A record query only requires two parameters:

  • endpoint
  • record_id

For search queries endpoint is optional, but if you don't specify one you'll get results for all kinds of record. record_id is used for related but not search or scroll.

The valid endpoints are:

  • agent
  • category
  • document
  • fieldcollection
  • group
  • media
  • object
  • place
  • scroll (can't be used for record or related)
  • search (can't be used for record or related)
  • taxon
  • topic

Search queries also have a params parameter, which are the values that appear after the ? in the query URL.

These include:

  • query: Your search term, which is joined to any filters you provide. Defaults to "*"
  • size: How many records you want to return in a page. Defaults to 100 for search and related, and 1000 for scroll
  • filters: See below. Defaults to no filters
  • facets: Not yet implemented
  • fields: Which fields to return - useful if you know exactly what you need. Defaults to all available fields
  • from: Used when paging through results, but can be manually set if you want to skip ahead
  • sort: How to order your results - for example, "meta.modified" sorts by oldest first, and "-meta.modified" sorts by newest first. Defaults to the API's quality score
  • types: Used for related queries, letting you filter to particular kinds of records, eg Object, Person, Category
  • duration: Used for scroll queries, the length of time the scroll endpoint is kept alive in minutes. Defaults to 1 minute

Query filters

On search and scroll queries you can filter your search results by adding fields and values to the filters parameter.

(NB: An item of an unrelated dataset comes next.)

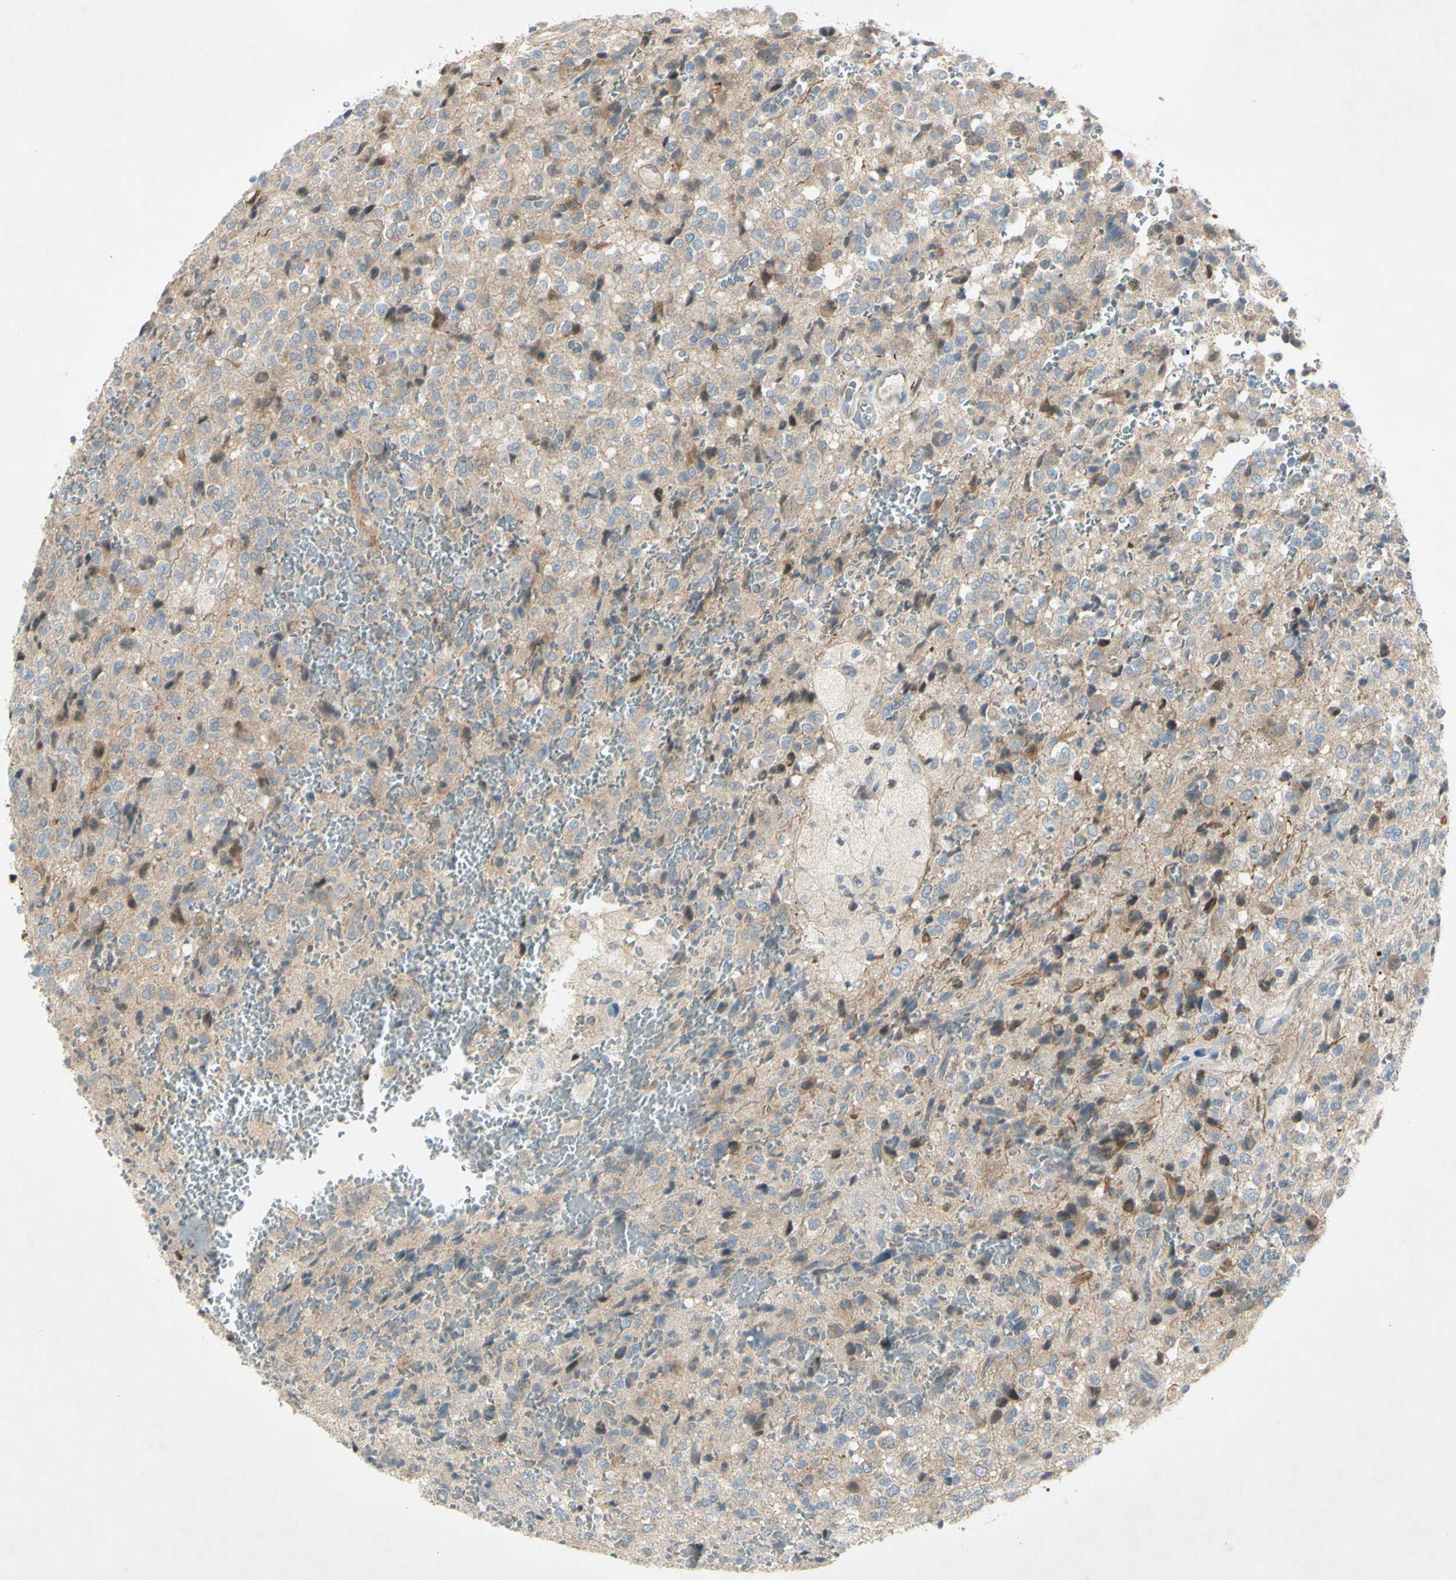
{"staining": {"intensity": "weak", "quantity": "25%-75%", "location": "cytoplasmic/membranous"}, "tissue": "glioma", "cell_type": "Tumor cells", "image_type": "cancer", "snomed": [{"axis": "morphology", "description": "Glioma, malignant, High grade"}, {"axis": "topography", "description": "pancreas cauda"}], "caption": "Immunohistochemical staining of human glioma reveals weak cytoplasmic/membranous protein staining in approximately 25%-75% of tumor cells. The staining was performed using DAB to visualize the protein expression in brown, while the nuclei were stained in blue with hematoxylin (Magnification: 20x).", "gene": "C1orf159", "patient": {"sex": "male", "age": 60}}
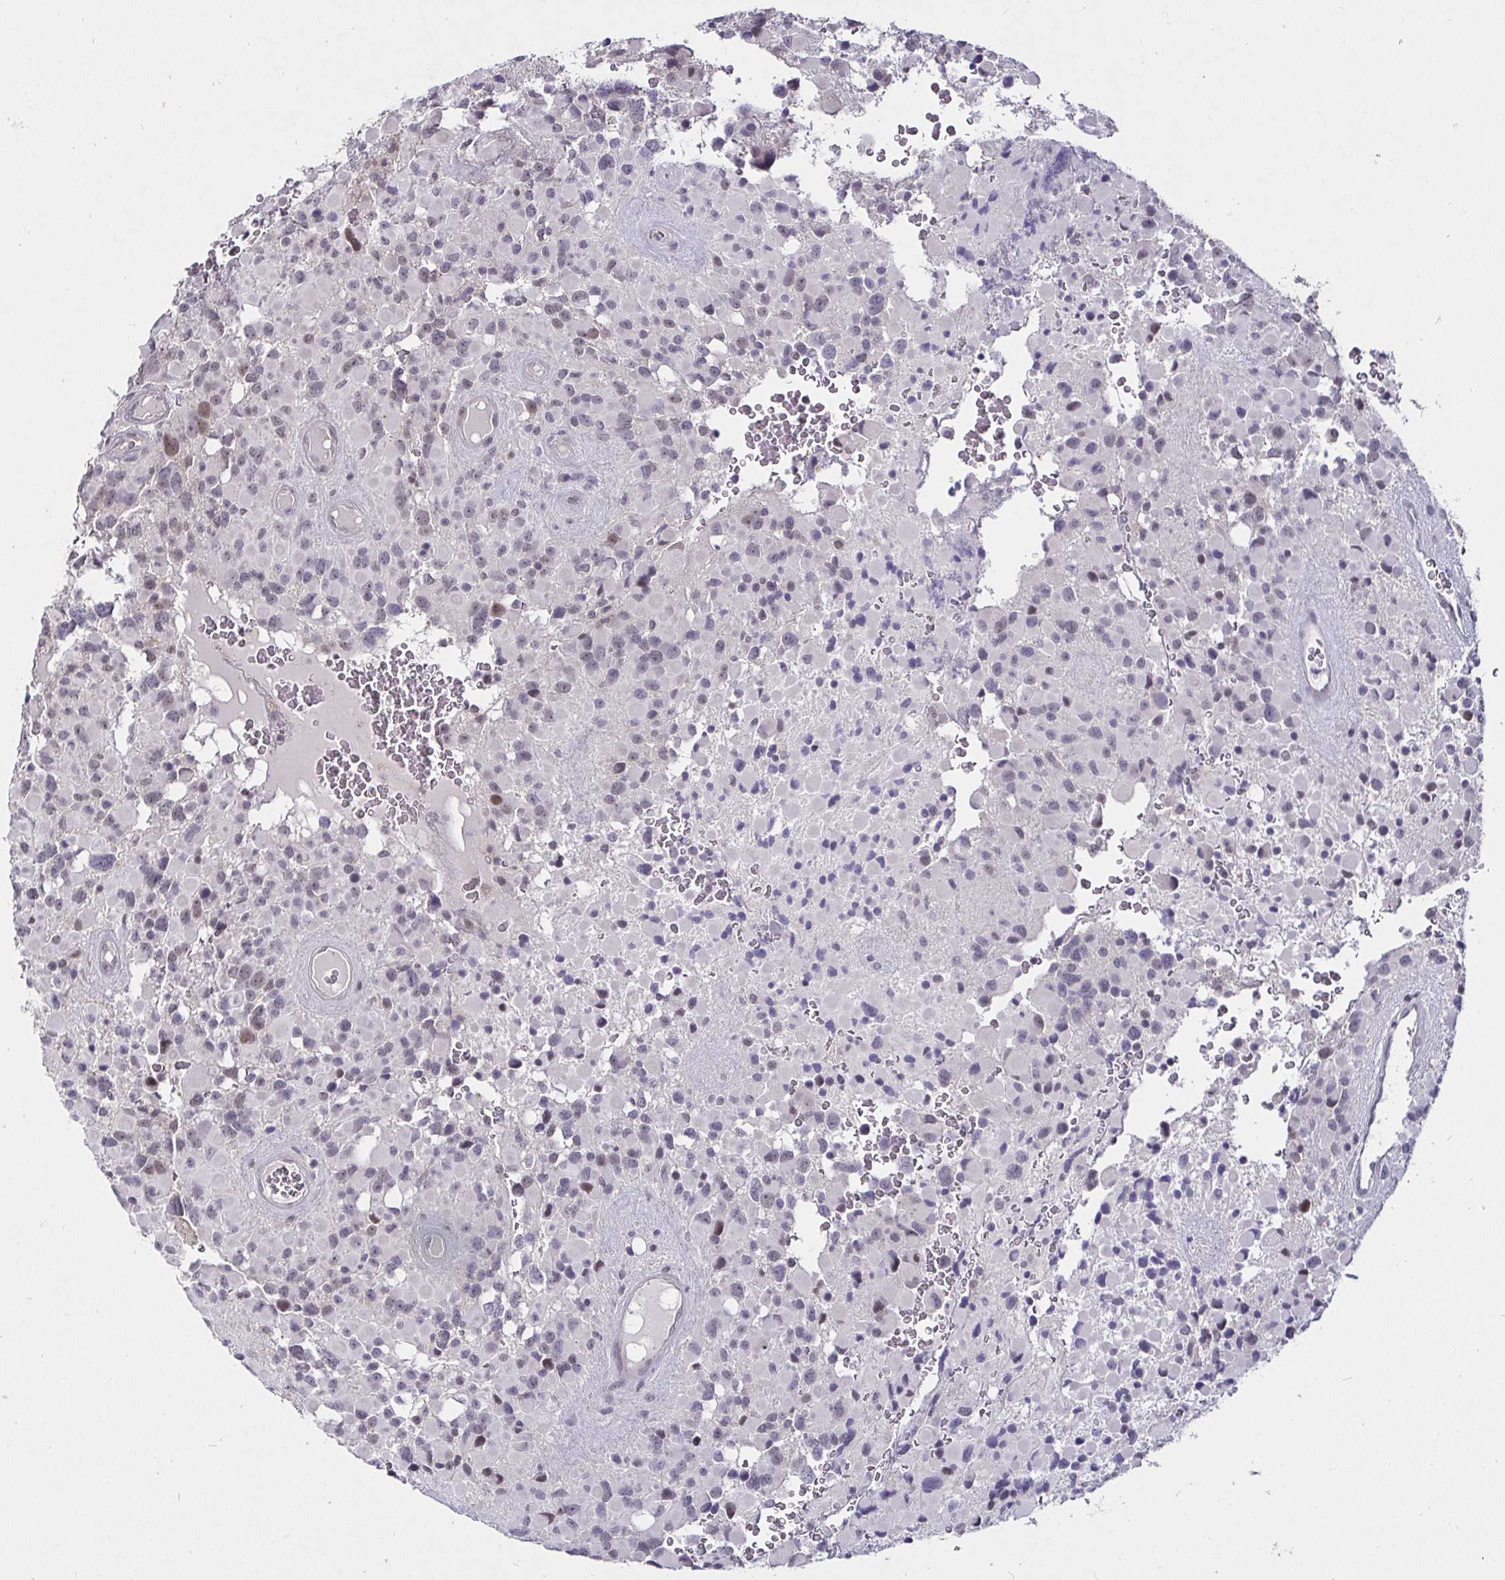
{"staining": {"intensity": "weak", "quantity": "<25%", "location": "nuclear"}, "tissue": "glioma", "cell_type": "Tumor cells", "image_type": "cancer", "snomed": [{"axis": "morphology", "description": "Glioma, malignant, High grade"}, {"axis": "topography", "description": "Brain"}], "caption": "IHC histopathology image of neoplastic tissue: human glioma stained with DAB (3,3'-diaminobenzidine) shows no significant protein positivity in tumor cells.", "gene": "MLH1", "patient": {"sex": "female", "age": 40}}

Some of the most useful filters are:

  • collection: eg Art, PacificCultures, FossilVertebrates
  • type: the main type of the record, eg Object, Specimen, Person
  • additionalType: a more narrowly-defined type, eg PreservedSpecimen on a Specimen record
  • identifier: the registration number for the item, eg RB001679 - helpful when you want to find a record but don't know its id number
  • hasRepresentation.rights.allowsDownload: set to "true" to only return records with images that can be downloaded

Set up your filters as a list of dictionaries:

"filters": [
    {"type": "equals",
     "field": "collection",
     "value": "Photography"},
    {"type": "equals",
     "field": "hasRepresentation.rights.title",
     "value": "No Known Copyright"}
     ]

Filters get applied as AND predicates by default, but you can use others, as well as nest predicates.

"filters": [
    {"type": "in",
     "field": "collection",
     "value": [
        "Plants",
        "Photography"]
        },
    {"type": "not",
     "predicate": 
        {"type": "equals",
         "field": "_exists_",
         "value": "hasRepresentation"}
         }
    ]

When you supply a list of values with an IN predicate, they'll be sent through as a series of OR statements for that field.

Boolean filter values get turned into strings to make them work, and string values get put in quotes. This also lets you use spaces, slashes, and other special characters in your filter values.

Keep in mind that not all fields can be filtered - most nested fields like production.contributor.title or identification.toTaxon.qualifiedName aren't indexed to allow this. However, the values are still used when searching in general so you can include them in your query.

Query facets

Faceting is not implemented in askCO yet.

Faceting with the Te Papa API

Returned objects

Individual record queries return both the Requests response object and the JSONified data.

response, record = askco.get_single_record(endpoint="object", record_id=123456...)

Search queries yield each page of results, providing the Requests response object and the JSONified results.

for response, results in askco.get_search_results(endpoint="object", params={"query": "cat", "filters"...}...):
    # process each page of results

The results JSON can be easily split into parts:

records = results.get("results")
facets = results.get("facets")
metadata = results.get("_metadata")

This gives you access to all the details of the Requests response, while also making it easy to work directly with the data.